Lastly, there’s the demise of Mercury. Mercury has been my savior in this mess of RSS feeds. My TT-RSS installation has a Mercury plugin that cleans up and extracts content from the feeds. It really just works, and since they’ve made it open source and unavailable as an API, Reeder is bound to suffer. Reeder 4 is now experimenting with something called Bionic Reading and it’s a hit or miss. We’ll see.

So here it is –

  1. I’m tired of TT-RSS and untired of Fever (for now).
  2. I love Reeder 3 and Reeder 4 is ridiculously cheap for an upgrade. I have an older iPad Pro, so Reeder 3 works really well for me. But buying 4 means supporting Rizzi in the amazing work he’s doing.

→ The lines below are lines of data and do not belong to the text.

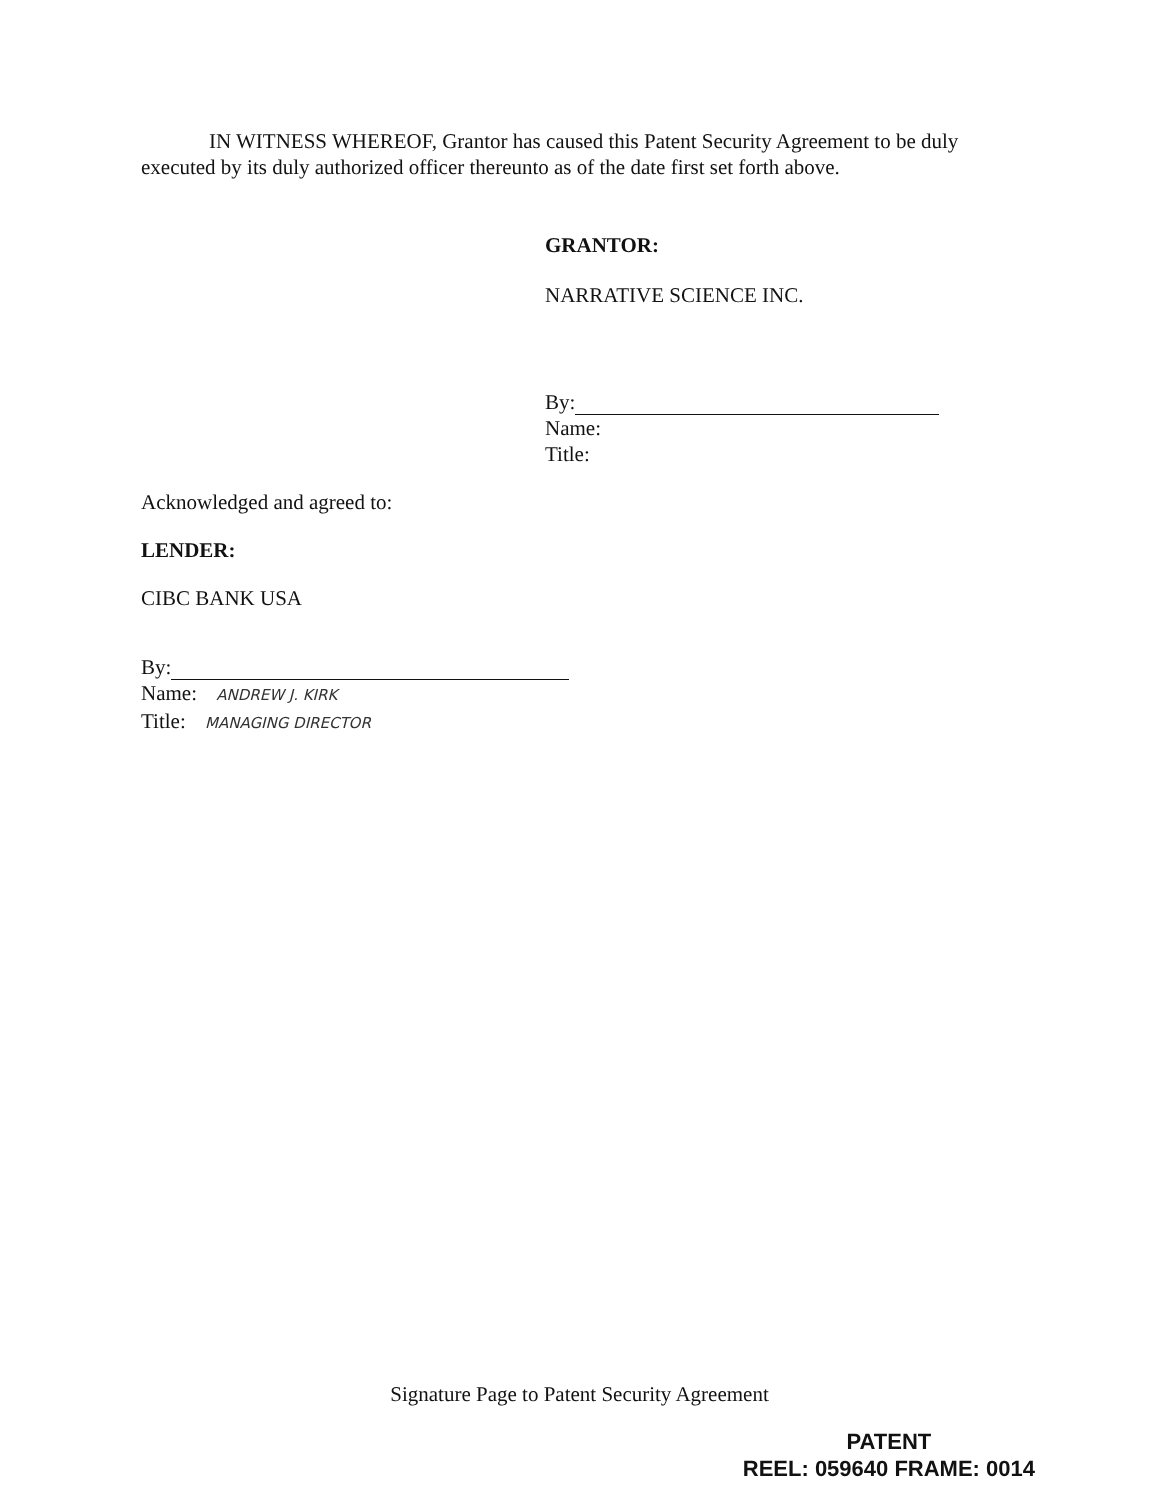IN WITNESS WHEREOF, Grantor has caused this Patent Security Agreement to be duly executed by its duly authorized officer thereunto as of the date first set forth above.
GRANTOR:
NARRATIVE SCIENCE INC.
By:
Name:
Title:
Acknowledged and agreed to:
LENDER:
CIBC BANK USA
By:
Name: ANDREW J. KIRK
Title: MANAGING DIRECTOR
Signature Page to Patent Security Agreement
PATENT
REEL: 059640 FRAME: 0014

  3. Fiery Feeds is awesome and pretty and useful, but I don’t pay for the subscription, so I don’t get to use the fancy automatic folders that it creates.

  4. RIP Mercury

  5. I really want to get my RSS feed reader off the VPS and onto my local setup, secured and made accessible through ZeroTier.

How many people reading this have already bought Reeder 4?

How is it?

Have you used Bionic Reading?

Which RSS reader service do you use it with?

Do you read Instapaper articles on Reeder 4? How is that experience?